(YOUR GOAL) Below are records. Return each one exactly as written.

--- MATERIAL TO PROCESS ---

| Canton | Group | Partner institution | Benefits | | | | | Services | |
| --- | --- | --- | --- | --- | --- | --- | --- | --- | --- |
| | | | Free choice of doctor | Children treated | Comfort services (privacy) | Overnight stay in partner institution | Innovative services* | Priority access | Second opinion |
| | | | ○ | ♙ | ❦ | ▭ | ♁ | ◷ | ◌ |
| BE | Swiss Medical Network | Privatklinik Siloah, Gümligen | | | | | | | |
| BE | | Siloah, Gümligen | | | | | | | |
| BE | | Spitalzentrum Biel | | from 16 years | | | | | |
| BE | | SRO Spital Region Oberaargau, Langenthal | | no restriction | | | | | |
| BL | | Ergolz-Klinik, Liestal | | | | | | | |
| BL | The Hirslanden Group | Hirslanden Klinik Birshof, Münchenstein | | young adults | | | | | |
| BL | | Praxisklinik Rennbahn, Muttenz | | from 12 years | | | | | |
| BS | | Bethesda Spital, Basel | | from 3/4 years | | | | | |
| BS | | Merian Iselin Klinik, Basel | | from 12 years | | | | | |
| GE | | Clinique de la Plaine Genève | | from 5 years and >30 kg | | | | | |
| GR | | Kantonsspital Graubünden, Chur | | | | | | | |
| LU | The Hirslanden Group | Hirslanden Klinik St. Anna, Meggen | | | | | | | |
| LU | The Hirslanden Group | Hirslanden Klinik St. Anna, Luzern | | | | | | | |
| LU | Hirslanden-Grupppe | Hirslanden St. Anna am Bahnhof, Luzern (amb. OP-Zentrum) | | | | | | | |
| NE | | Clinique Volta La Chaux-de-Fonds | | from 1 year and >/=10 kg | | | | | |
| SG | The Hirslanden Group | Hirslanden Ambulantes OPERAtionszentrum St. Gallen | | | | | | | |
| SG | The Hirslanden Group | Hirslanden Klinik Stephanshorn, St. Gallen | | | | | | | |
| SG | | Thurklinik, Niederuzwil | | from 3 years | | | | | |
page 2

---

(YOUR SOLUTION)
| Canton | Group | Partner institution | Benefits | | | | | Services | |
| --- | --- | --- | --- | --- | --- | --- | --- | --- | --- |
| | | | Free choice of doctor | Children treated | Comfort services (privacy) | Overnight stay in partner institution | Innovative services* | Priority access | Second opinion |
| | | | ○ | ♙ | ❦ | ▭ | ♁ | ◷ | ◌ |
| BE | Swiss Medical Network | Privatklinik Siloah, Gümligen | | | | | | | |
| BE | | Siloah, Gümligen | | | | | | | |
| BE | | Spitalzentrum Biel | | from 16 years | | | | | |
| BE | | SRO Spital Region Oberaargau, Langenthal | | no restriction | | | | | |
| BL | | Ergolz-Klinik, Liestal | | | | | | | |
| BL | The Hirslanden Group | Hirslanden Klinik Birshof, Münchenstein | | young adults | | | | | |
| BL | | Praxisklinik Rennbahn, Muttenz | | from 12 years | | | | | |
| BS | | Bethesda Spital, Basel | | from 3/4 years | | | | | |
| BS | | Merian Iselin Klinik, Basel | | from 12 years | | | | | |
| GE | | Clinique de la Plaine Genève | | from 5 years and >30 kg | | | | | |
| GR | | Kantonsspital Graubünden, Chur | | | | | | | |
| LU | The Hirslanden Group | Hirslanden Klinik St. Anna, Meggen | | | | | | | |
| LU | The Hirslanden Group | Hirslanden Klinik St. Anna, Luzern | | | | | | | |
| LU | Hirslanden-Grupppe | Hirslanden St. Anna am Bahnhof, Luzern (amb. OP-Zentrum) | | | | | | | |
| NE | | Clinique Volta La Chaux-de-Fonds | | from 1 year and >/=10 kg | | | | | |
| SG | The Hirslanden Group | Hirslanden Ambulantes OPERAtionszentrum St. Gallen | | | | | | | |
| SG | The Hirslanden Group | Hirslanden Klinik Stephanshorn, St. Gallen | | | | | | | |
| SG | | Thurklinik, Niederuzwil | | from 3 years | | | | | |
page 2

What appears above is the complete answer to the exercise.